Moholy-Nagy: Like Mirage Review
It is fairly difficult to find much information out there on Berlin/San Francisco trio Moholy-Nagy, due mostly to the fact that the band named themselves after a famous person (Hungarian artist László Moholy-Nagy) who has plenty about him on the internet already. Perhaps, however, this was done purposely, to de-emphasize the band itself (which happens to be made up of former members of Tarentel, The Alps, The Drift and Lazarus) and focus on their work. So while it’s tempting to pontificate on the band and their name’s esoteric meaning, for the time being it seems wisest to start with the music.
Moholy-Nagy’s debut record is called Like Mirage. It’s a collection of ten instrumental tracks that each takes a uniquely eclectic approach to experimental music. The sound ranges from the drowsy Atmospheres and Soundtracks vibe of “Seagulls” to the warped synth and electric guitar buzz of kraut jam “Brute Neighbor.” In between you can find sojourns into repetitive psychedelic guitar picking (“Sunday Brunch”) droning white noise and field recordings (“Homeless Comet,”) as well as a wealth of other sonic abstractions. The thread that weaves all the strands together is a mindset that starts with repetitive rhythms and (much like Krautrock legends Can) blends them into complex arrangements of patterns within patterns.

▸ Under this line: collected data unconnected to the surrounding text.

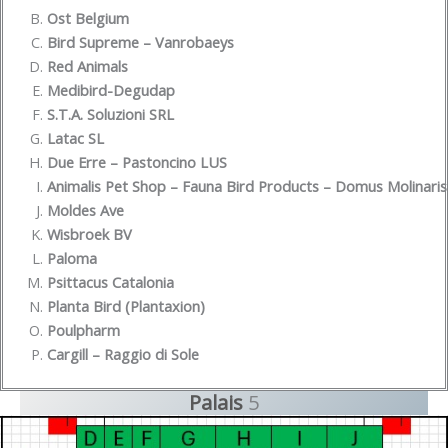
Ost Belgium
Bird Supreme – Vanrobaeys
Red Animals
Medibird-Degudap
S.T.A. Soluzioni SRL
Latac SL
Due Erre – Pastoncino LUS
Animalis Pet Shop – Fauna Bird Products – Domus Molinaris
Moldes Ave
Wisbroek BV
Paloma
Psittacus Catalonia
Planta Bird (Plantaxion)
Poulpharm
Cargill – Raggio di Sole
Palais
5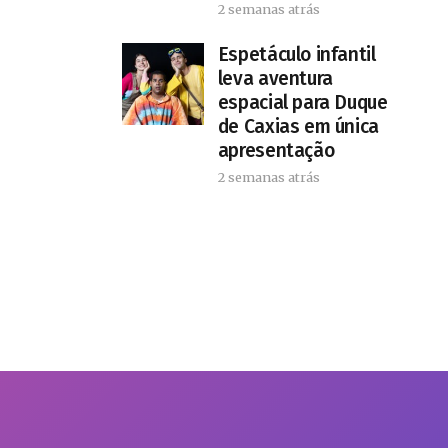
2 semanas atrás
​Espetáculo infantil
leva aventura
espacial para Duque
de Caxias em única
apresentação
2 semanas atrás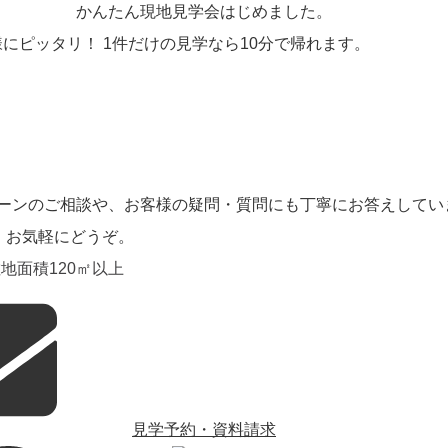
かんたん現地見学会はじめました。
にピッタリ！ 1件だけの見学なら10分で帰れます。
ーンのご相談や、お客様の疑問・質問にも丁寧にお答えしてい
。お気軽にどうぞ。
地面積120㎡以上
見学予約・資料請求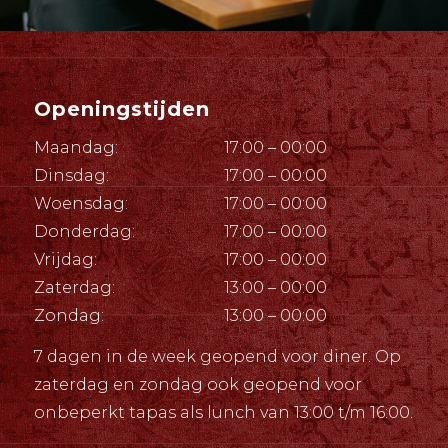
Openingstijden
Maandag:
17:00 – 00:00
Dinsdag:
17:00 – 00:00
Woensdag:
17:00 – 00:00
Donderdag:
17:00 – 00:00
Vrijdag:
17:00 – 00:00
Zaterdag:
13:00 – 00:00
Zondag:
13:00 – 00:00
7 dagen in de week geopend voor diner. Op
zaterdag en zondag ook geopend voor
onbeperkt tapas als lunch van 13:00 t/m 16:00.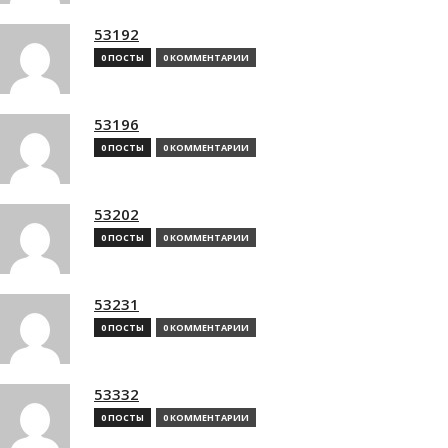
53192
0 ПОСТЫ
0 КОММЕНТАРИИ
53196
0 ПОСТЫ
0 КОММЕНТАРИИ
53202
0 ПОСТЫ
0 КОММЕНТАРИИ
53231
0 ПОСТЫ
0 КОММЕНТАРИИ
53332
0 ПОСТЫ
0 КОММЕНТАРИИ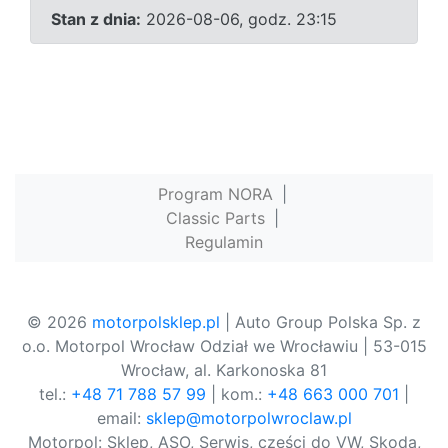
Stan z dnia:
2026-08-06, godz. 23:15
Program NORA
|
Classic Parts
|
Regulamin
© 2026
motorpolsklep.pl
| Auto Group Polska Sp. z
o.o. Motorpol Wrocław Odział we Wrocławiu | 53-015
Wrocław, al. Karkonoska 81
tel.:
+48 71 788 57 99
| kom.:
+48 663 000 701
|
email:
sklep@motorpolwroclaw.pl
Motorpol: Sklep, ASO, Serwis, części do VW, Skoda,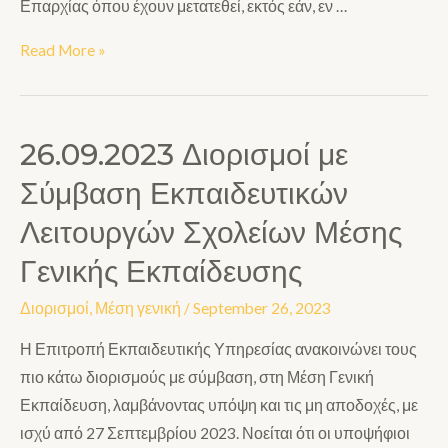
Επαρχίας όπου έχουν μετατεθεί, εκτός εάν, εν …
Read More »
26.09.2023 Διορισμοί με
Σύμβαση Εκπαιδευτικών
Λειτουργών Σχολείων Μέσης
Γενικής Εκπαίδευσης
Διορισμοί
,
Μέση γενική
/
September 26, 2023
Η Επιτροπή Εκπαιδευτικής Υπηρεσίας ανακοινώνει τους
πιο κάτω διορισμούς με σύμβαση, στη Μέση Γενική
Εκπαίδευση, λαμβάνοντας υπόψη και τις μη αποδοχές, με
ισχύ από 27 Σεπτεμβρίου 2023. Νοείται ότι οι υποψήφιοι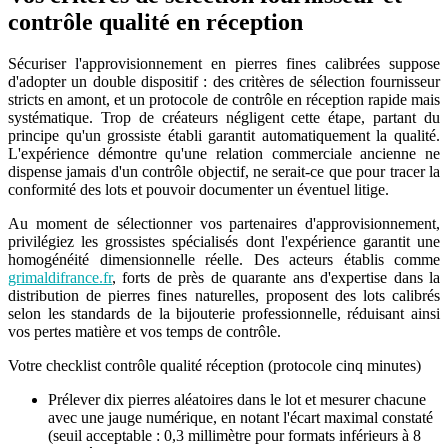
contrôle qualité en réception
Sécuriser l'approvisionnement en pierres fines calibrées suppose
d'adopter un double dispositif : des critères de sélection fournisseur
stricts en amont, et un protocole de contrôle en réception rapide mais
systématique. Trop de créateurs négligent cette étape, partant du
principe qu'un grossiste établi garantit automatiquement la qualité.
L'expérience démontre qu'une relation commerciale ancienne ne
dispense jamais d'un contrôle objectif, ne serait-ce que pour tracer la
conformité des lots et pouvoir documenter un éventuel litige.
Au moment de sélectionner vos partenaires d'approvisionnement,
privilégiez les grossistes spécialisés dont l'expérience garantit une
homogénéité dimensionnelle réelle. Des acteurs établis comme
grimaldifrance.fr
, forts de près de quarante ans d'expertise dans la
distribution de pierres fines naturelles, proposent des lots calibrés
selon les standards de la bijouterie professionnelle, réduisant ainsi
vos pertes matière et vos temps de contrôle.
Votre checklist contrôle qualité réception (protocole cinq minutes)
Prélever dix pierres aléatoires dans le lot et mesurer chacune
avec une jauge numérique, en notant l'écart maximal constaté
(seuil acceptable : 0,3 millimètre pour formats inférieurs à 8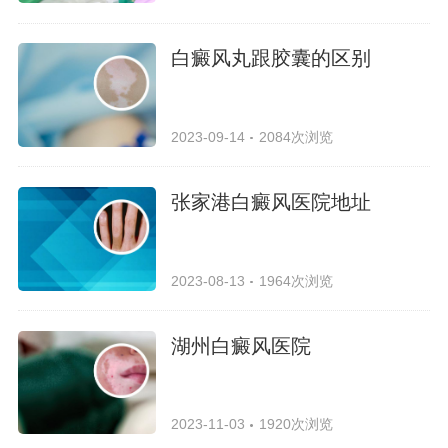
白癜风丸跟胶囊的区别
2023-09-14
2084次浏览
张家港白癜风医院地址
2023-08-13
1964次浏览
湖州白癜风医院
2023-11-03
1920次浏览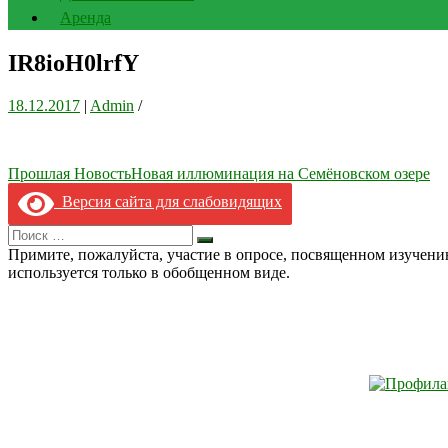
Аренда
IR8ioH0lrfY
18.12.2017
|
Admin
/
Навигация
Прошлая Новость
Новая иллюминация на Семёновском озере
по
Версия сайта для слабовидящих
записям
Search
Искать
for:
Примите, пожалуйста, участие в опросе, посвященном изучен
используется только в обобщенном виде.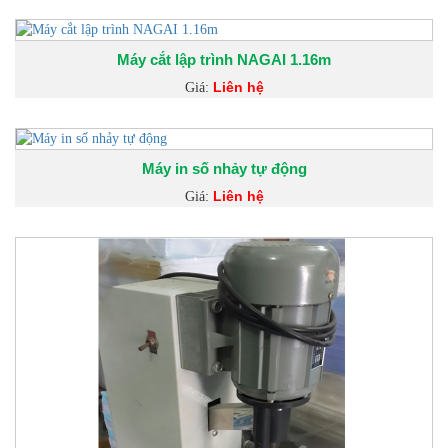
Máy cắt lập trình NAGAI 1.16m
Liên hệ
Giá:
Máy in số nhảy tự động
Liên hệ
Giá: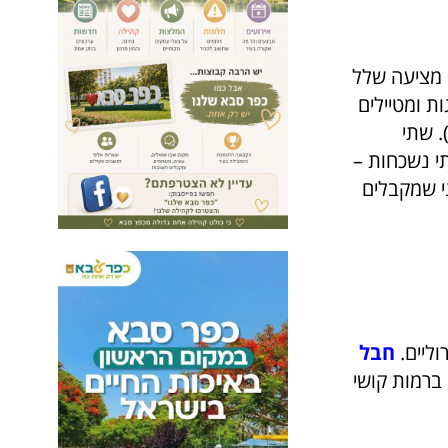
ה מציעה שלל
ת ומטיילים
מאיים היא הבחירה בין קרואטיה לבין אוסטריה, ובעיקר חבל טירול (Tirol). שתי
תי נשכחות –
ני שמקבלים
ליים.
חבל
ם ברמות קושי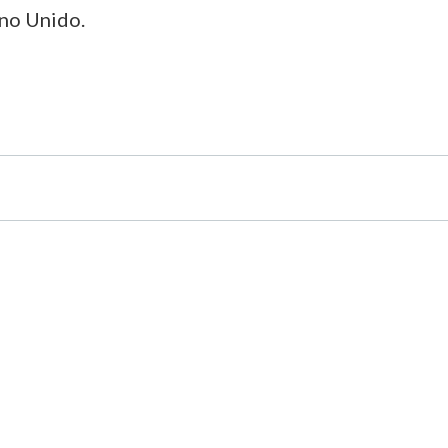
ino Unido.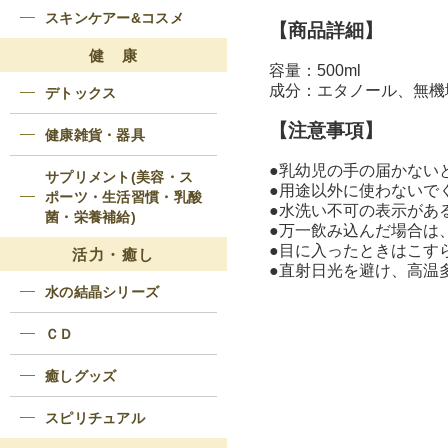
スキンケアー&コスメ
【商品詳細】
健 康
容量：500ml
成分：エタノール、無機
デトックス
【注意事項】
健康雑貨・器具
●乳幼児の手の届かない
サプリメント(美容・ス
●用途以外に使わないで
ポーツ・生活習慣・乳酸
●水洗い不可の表示があ
菌・栄養補給)
●万一飲み込んだ場合は
●目に入ったときはこす
活力・癒し
●直射日光を避け、高温
水の結晶シリーズ
ＣＤ
癒しグッズ
スピリチュアル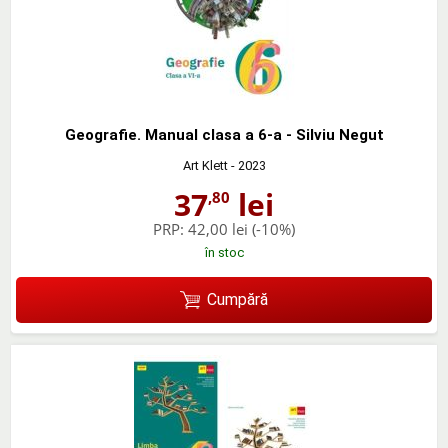
Geografie. Manual clasa a 6-a - Silviu Negut
Art Klett
- 2023
37
lei
,80
PRP:
42,00 lei
(-10%)
în stoc
Cumpără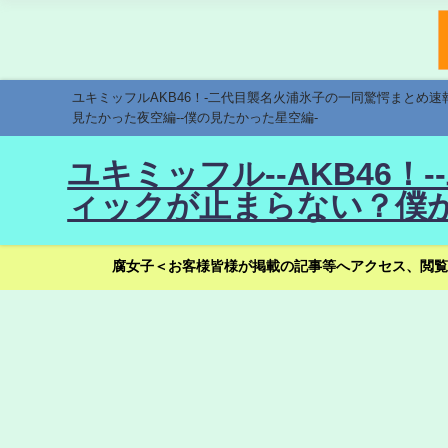
ユキミッフルAKB46！-二代目襲名火浦氷子の一同驚愕まとめ
見たかった夜空編--僕の見たかった星空編-
ユキミッフル--AKB46
ィックが止まらない？僕が
腐女子＜お客様皆様が掲載の記事等へアクセス、閲覧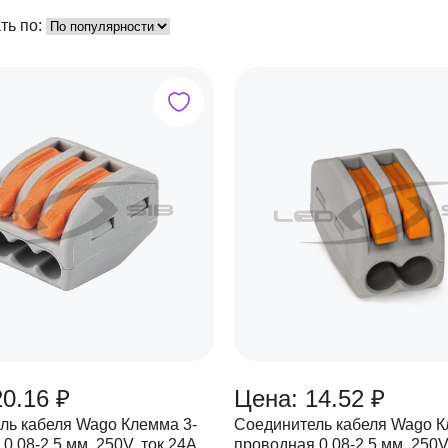
ть по:
20.16 ₽
Цена: 14.52 ₽
ль кабеля Wago Клемма 3-
Соединитель кабеля Wago К
0.08-2.5 мм, 250V, ток 24A
проводная 0.08-2.5 мм, 250V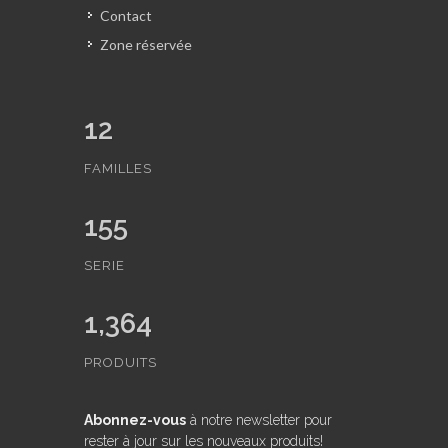
Contact
Zone réservée
12
FAMILLES
155
SERIE
1,364
PRODUITS
Abonnez-vous
à notre newsletter pour
rester à jour sur les nouveaux produits!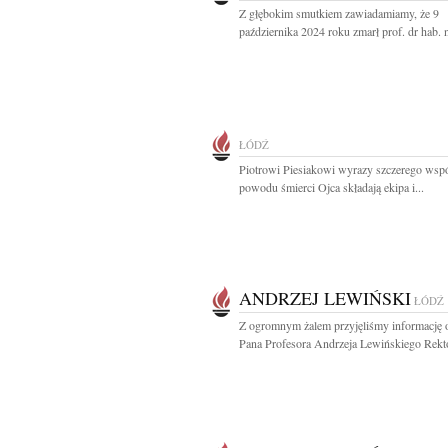
Z głębokim smutkiem zawiadamiamy, że 9
października 2024 roku zmarł prof. dr hab. n
ŁÓDŹ
Piotrowi Piesiakowi wyrazy szczerego wspó
powodu śmierci Ojca składają ekipa i...
ANDRZEJ LEWIŃSKI
ŁÓDŹ
Z ogromnym żalem przyjęliśmy informację o
Pana Profesora Andrzeja Lewińskiego Rekto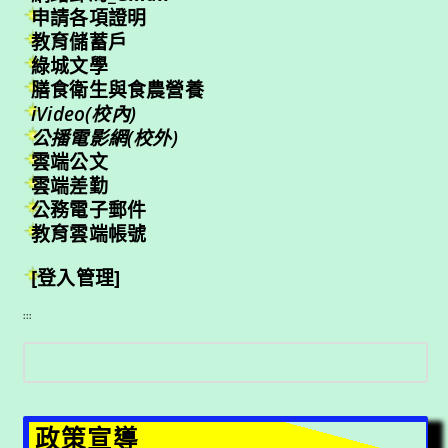
申請各項證明
教育儲蓄戶
綠城文學
膳食衛生與食農營養
iVideo(校內)
公播電影網(校外)
雲端公文
雲端差勤
公務電子郵件
教育雲端帳號
[登入管理]
:::
搜
尋
政策宣導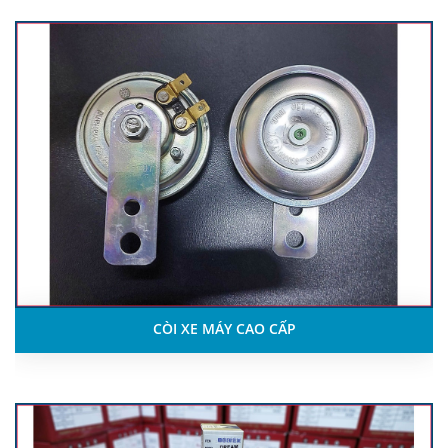
CÒI XE MÁY CAO CẤP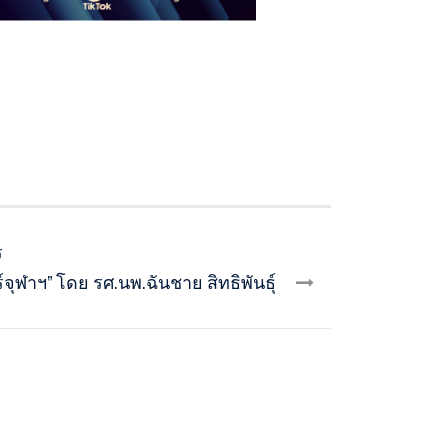
ร
าฯ” โดย รศ.นพ.ฉันชาย สิทธิพันธุ์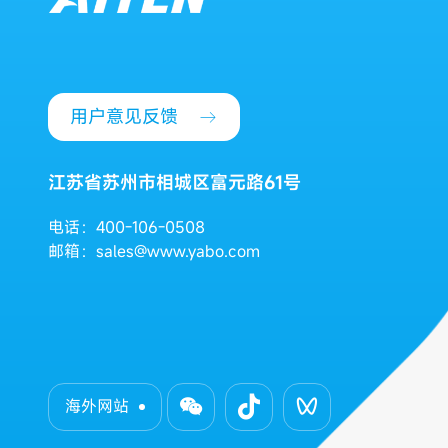
用户意见反馈
江苏省苏州市相城区富元路61号
电话：400-106-0508
邮箱：sales@www.yabo.com
海外网站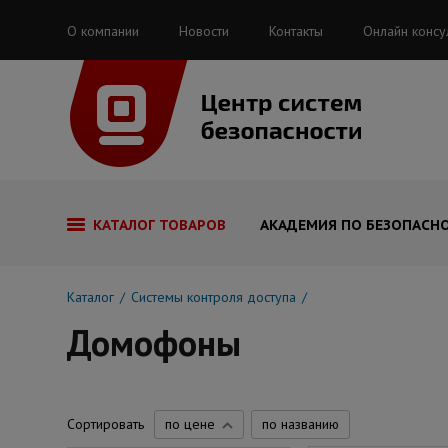
О компании
Новости
Контакты
Онлайн консу
КАТАЛОГ ТОВАРОВ
АКАДЕМИЯ ПО БЕЗОПАСН
Каталог
Системы контроля доступа
Домофоны
Сортировать
по цене
по названию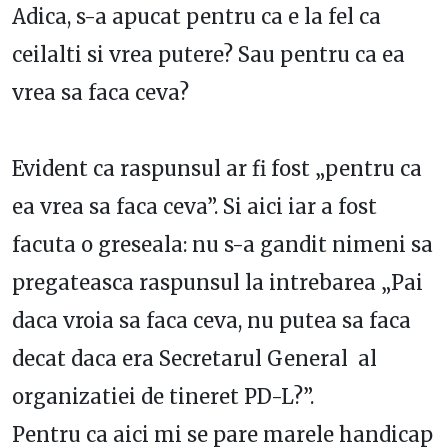
Adica, s-a apucat pentru ca e la fel ca
ceilalti si vrea putere? Sau pentru ca ea
vrea sa faca ceva?
Evident ca raspunsul ar fi fost „pentru ca
ea vrea sa faca ceva”. Si aici iar a fost
facuta o greseala: nu s-a gandit nimeni sa
pregateasca raspunsul la intrebarea „Pai
daca vroia sa faca ceva, nu putea sa faca
decat daca era Secretarul General al
organizatiei de tineret PD-L?”.
Pentru ca aici mi se pare marele handicap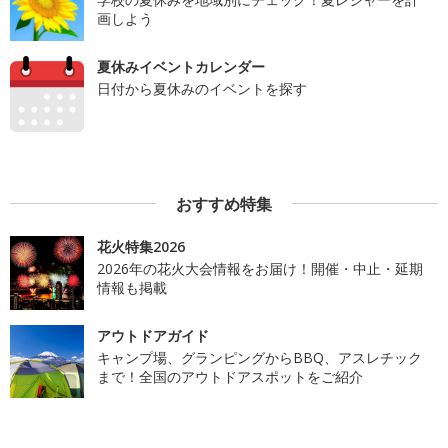
画しよう
夏休みイベントカレンダー
日付から夏休みのイベントを探す
おすすめ特集
花火特集2026
2026年の花火大会情報をお届け！開催・中止・延期
情報も掲載
アウトドアガイド
キャンプ場、グランピングからBBQ、アスレチック
まで！全国のアウトドアスポットをご紹介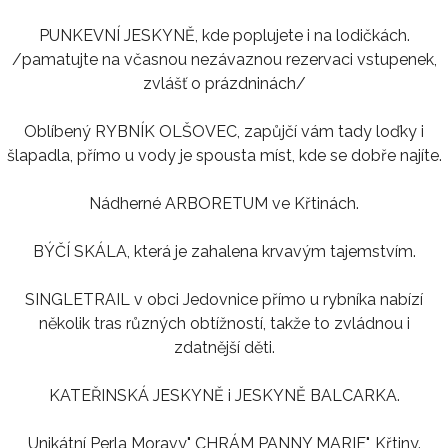
PUNKEVNÍ JESKYNĚ, kde poplujete i na lodičkách.
/pamatujte na včasnou nezávaznou rezervaci vstupenek,
zvlášť o prázdninách/
Oblíbený RYBNÍK OLŠOVEC, zapůjčí vám tady loďky i
šlapadla, přímo u vody je spousta míst, kde se dobře najíte.
Nádherné ARBORETUM ve Křtinách.
BÝČÍ SKÁLA, která je zahalena krvavým tajemstvím.
SINGLETRAIL v obci Jedovnice přímo u rybníka nabízí
několik tras různých obtížností, takže to zvládnou i
zdatnější děti.
KATEŘINSKÁ JESKYNĚ i JESKYNĚ BALCARKA.
Unikátní Perla Moravy" CHRÁM PANNY MARIE", Křtiny.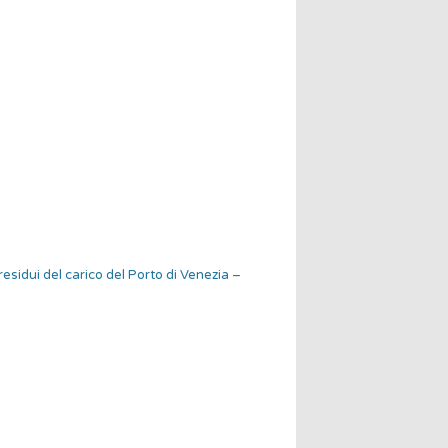
 residui del carico del Porto di Venezia –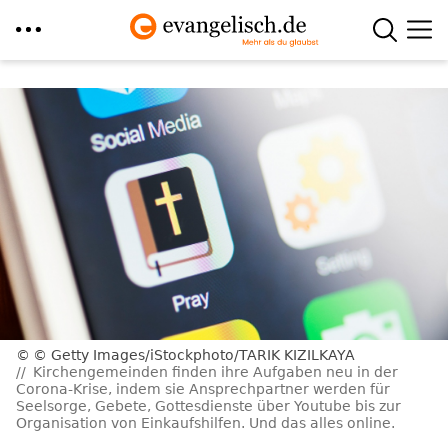
Direkt
zum
Inhalt
© Getty Images/iStockphoto/TARIK KIZILKAYA
Kirchengemeinden finden ihre Aufgaben neu in der
Corona-Krise, indem sie Ansprechpartner werden für
Seelsorge, Gebete, Gottesdienste über Youtube bis zur
Organisation von Einkaufshilfen. Und das alles online.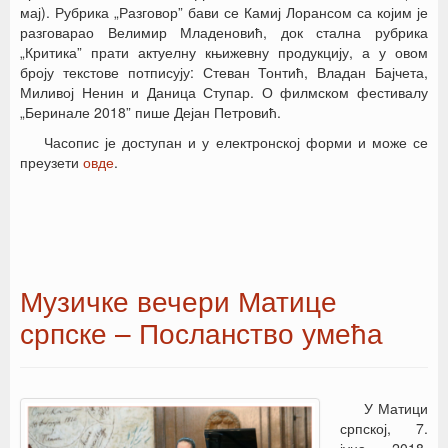
мај). Рубрика „Разговор” бави се Камиј Лорансом са којим је
разговарао Велимир Младеновић, док стална рубрика
„Критика” прати актуелну књижевну продукцију, а у овом
броју текстове потписују: Стеван Тонтић, Владан Бајчета,
Миливој Ненин и Даница Ступар. О филмском фестивалу
„Беринале 2018” пише Дејан Петровић.
Часопис је доступан и у електронској форми и може се
преузети
овде
.
Музичке вечери Матице
српске – Посланство умећа
У Матици
српској, 7.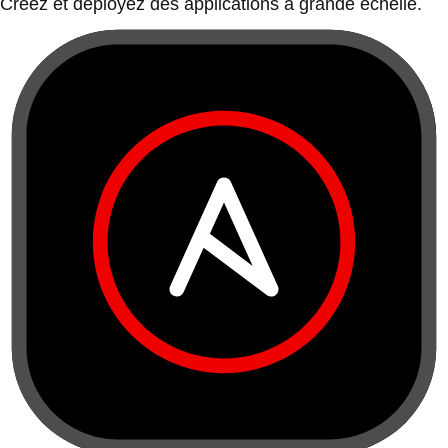
Créez et déployez des applications à grande échelle.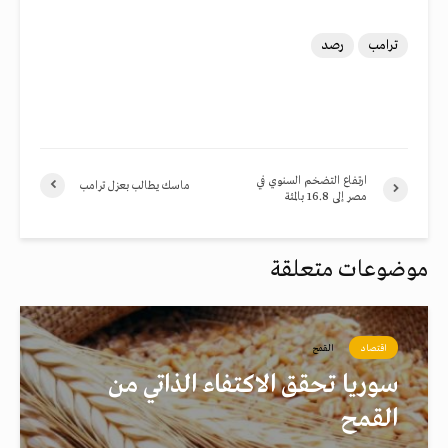
ترامب
رصد
ارتفاع التضخم السنوي في
ماسك يطالب بعزل ترامب
مصر إلى 16.8 بالمئة
موضوعات متعلقة
اقتصاد
القمح
سوريا تحقق الاكتفاء الذاتي من
القمح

Much like their namesake (whose art often focused on the movement of light) Moholy-Nagy create kinetic music that always appears to be moving. Rather than employing traditional song structures the music of Like Mirage is constantly moving forward, much like it was created in an atmosphere of free-flow, improvisational sessions. And if that is indeed the case then the solid, minimalistic clarity of the record is evidence that the three members of the band are musically talented enough to craft songs such as these without making a mess. Like Mirage is a highly pleasurable listen, and contains several layers that seem to peel different ways with each repeat listen. The band may be a mystery, but for now at least, the music is eminently accessible.